### TEXTE À EXAMINER
++++++

André Sornay, un designer Art déco recherché aux enchères
Ebéniste et décorateur, André Sornay a effectué toute sa carrière à Lyon, en cultivant une version de l’Art déco très moderniste. Ses créations touchent désormais un public bien plus large, enregistrant des prix soutenus aux enchères. Décryptage.
André Sornay (1902-2000) fait partie des designers qui ont créé la nouvelle esthétique de l’Art déco à partir des années 1920. Entré en 1918 à l’Ecole supérieure des Beaux-Arts de Lyon, il reprend dès l’année suivante les rênes de l’entreprise familiale de tissus et de meubles. En 1922, il présente une salle à manger à la Foire de Lyon, et ne cesse ensuite de développer des lignes de meubles à l’aspect géométrique très moderne. « En revanche, il n’aura jamais vraiment de succès à Paris, même s’il expose deux fois, en 1925 et 1937, cela ne lui apporte pas de commandes… L’essentiel de sa clientèle restera lyonnaise ! Peut-être s’agissait-il d’une forme de snobisme de la part des Parisiens », s’amuse l’expert lyonnais Thierry Roche.
Des meubles sur-mesure pour une clientèle bourgeoise
André Sornay n’est pas tout à fait un ensemblier à l’image de Jacques-Emile Ruhlmann, mais il conçoit des meubles souvent sur-mesure pour sa clientèle bourgeoise, et y ajoute sur demande des lampes qu’il fait fabriquer par un artisan d’après ses croquis, des ferronneries réalisées par Charles Piguet, ou des tapisseries commandées pour l’occasion. « Il choisissait lui-même les tissus, avec beaucoup de goût et un sens inné de l’harmonie », admire l’expert. En 1925, André Sornay décide d’ouvrir son propre atelier de production, dans lequel il emploie jusqu’à une trentaine de personnes.

André Sornay (1902-2000), Paire de fauteuils en bois clair à structure géométrique, montants à pans coupés et garniture de cuir marron. H. 70 cm L. 67 cm P. 80 cm. Adjugée 21 910 euros par la maison Bérard-Péron le 20 mars 2024 à Corbas.
Des meubles cloutés recherchés aux enchères
En 1932, le designer dépose son premier brevet d’invention, un système de panneaux de meubles et un mode d’assemblage. « Il s’agit en fait d’un principe de cloutage sur la lisière des plateaux ou des pieds, ce qui était à la fois esthétique et structurel puisque cela servait à tenir les contreplaqués », détaille l’expert.

++++++

### DONNÉES FOURNIES
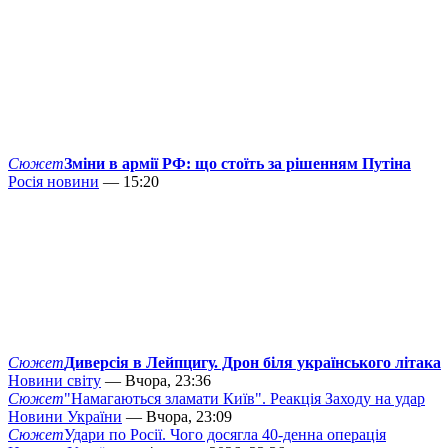
Сюжет
Зміни в армії РФ: що стоїть за рішенням Путіна
Росія новини
— 15:20
Сюжет
Диверсія в Лейпцигу. Дрон біля українського літака
Новини світу
— Вчора, 23:36
Сюжет
"Намагаються зламати Київ". Реакція Заходу на удар
Новини України
— Вчора, 23:09
Сюжет
Удари по Росії. Чого досягла 40-денна операція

++++++

### TRAVAIL À FAIRE
**a)** Renvoyez tel quel le passage du texte sur André Sornay situé entre « André Sornay (1902-2000), Paire » et « 2024 à Corbas. », bornes incluses.
**b)** Répondez à ces questions sur le texte sur André Sornay :
(i) En quelle année André Sornay entre-t-il à l'École supérieure des Beaux-Arts de Lyon ?
(ii) Jusqu'à combien de personnes emploie-t-il dans son propre atelier de production ?
(iii) En quelle année dépose-t-il son premier brevet d'invention ?

### RÉPONSES NUMÉROTÉES
**a)**
André Sornay (1902-2000), Paire de fauteuils en bois clair à structure géométrique, montants à pans coupés et garniture de cuir marron. H. 70 cm L. 67 cm P. 80 cm. Adjugée 21 910 euros par la maison Bérard-Péron le 20 mars 2024 à Corbas.

**b)**
(i) En 1918.
(ii) Jusqu'à une trentaine de personnes.
(iii) En 1932.